What is needed.
Reproduce the material below line for line without changing anything, and leave the pictures out of your answer.

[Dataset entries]
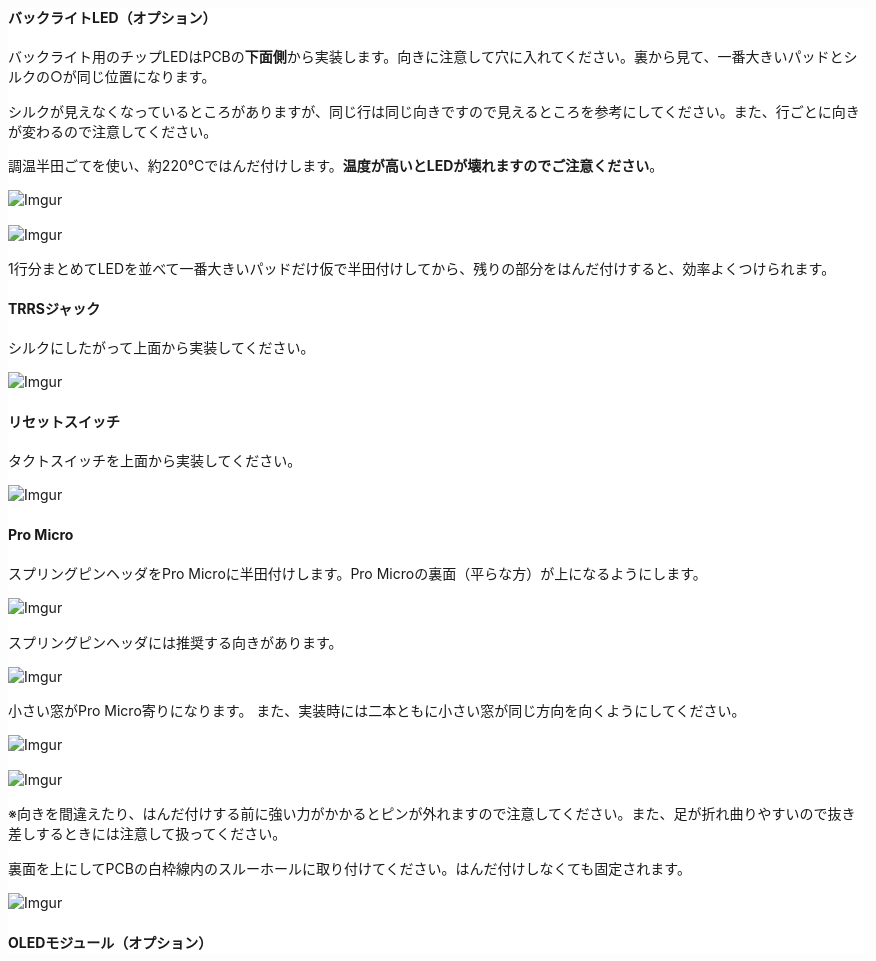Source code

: #### バックライトLED（オプション）

バックライト用のチップLEDはPCBの**下面側**から実装します。向きに注意して穴に入れてください。裏から見て、一番大きいパッドとシルクの○が同じ位置になります。


シルクが見えなくなっているところがありますが、同じ行は同じ向きですので見えるところを参考にしてください。また、行ごとに向きが変わるので注意してください。

調温半田ごてを使い、約220℃ではんだ付けします。__温度が高いとLEDが壊れますのでご注意ください__。

![Imgur](https://i.imgur.com/omUY0ac.jpg?2)

![Imgur](https://i.imgur.com/Sdb0xIW.jpg?2)



1行分まとめてLEDを並べて一番大きいパッドだけ仮で半田付けしてから、残りの部分をはんだ付けすると、効率よくつけられます。




#### TRRSジャック

シルクにしたがって上面から実装してください。

![Imgur](https://i.imgur.com/C5P0kDs.jpg?2)


#### リセットスイッチ

タクトスイッチを上面から実装してください。

![Imgur](https://i.imgur.com/K2FCjWh.jpg?2)

#### Pro Micro

スプリングピンヘッダをPro Microに半田付けします。Pro Microの裏面（平らな方）が上になるようにします。

![Imgur](https://i.imgur.com/pasAMct.jpg)

スプリングピンヘッダには推奨する向きがあります。

![Imgur](https://i.imgur.com/GyAEU3l.jpg)

小さい窓がPro Micro寄りになります。
また、実装時には二本ともに小さい窓が同じ方向を向くようにしてください。

![Imgur](https://i.imgur.com/QsmOP1X.jpg)

![Imgur](https://i.imgur.com/nvFQElc.jpg)

※向きを間違えたり、はんだ付けする前に強い力がかかるとピンが外れますので注意してください。また、足が折れ曲りやすいので抜き差しするときには注意して扱ってください。

裏面を上にしてPCBの白枠線内のスルーホールに取り付けてください。はんだ付けしなくても固定されます。

![Imgur](https://i.imgur.com/Hj5YHhp.jpg)


#### OLEDモジュール（オプション）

Result.
Source code

: #### バックライトLED（オプション）

バックライト用のチップLEDはPCBの**下面側**から実装します。向きに注意して穴に入れてください。裏から見て、一番大きいパッドとシルクの○が同じ位置になります。


シルクが見えなくなっているところがありますが、同じ行は同じ向きですので見えるところを参考にしてください。また、行ごとに向きが変わるので注意してください。

調温半田ごてを使い、約220℃ではんだ付けします。__温度が高いとLEDが壊れますのでご注意ください__。

![Imgur](https://i.imgur.com/omUY0ac.jpg?2)

![Imgur](https://i.imgur.com/Sdb0xIW.jpg?2)



1行分まとめてLEDを並べて一番大きいパッドだけ仮で半田付けしてから、残りの部分をはんだ付けすると、効率よくつけられます。




#### TRRSジャック

シルクにしたがって上面から実装してください。

![Imgur](https://i.imgur.com/C5P0kDs.jpg?2)


#### リセットスイッチ

タクトスイッチを上面から実装してください。

![Imgur](https://i.imgur.com/K2FCjWh.jpg?2)

#### Pro Micro

スプリングピンヘッダをPro Microに半田付けします。Pro Microの裏面（平らな方）が上になるようにします。

![Imgur](https://i.imgur.com/pasAMct.jpg)

スプリングピンヘッダには推奨する向きがあります。

![Imgur](https://i.imgur.com/GyAEU3l.jpg)

小さい窓がPro Micro寄りになります。
また、実装時には二本ともに小さい窓が同じ方向を向くようにしてください。

![Imgur](https://i.imgur.com/QsmOP1X.jpg)

![Imgur](https://i.imgur.com/nvFQElc.jpg)

※向きを間違えたり、はんだ付けする前に強い力がかかるとピンが外れますので注意してください。また、足が折れ曲りやすいので抜き差しするときには注意して扱ってください。

裏面を上にしてPCBの白枠線内のスルーホールに取り付けてください。はんだ付けしなくても固定されます。

![Imgur](https://i.imgur.com/Hj5YHhp.jpg)


#### OLEDモジュール（オプション）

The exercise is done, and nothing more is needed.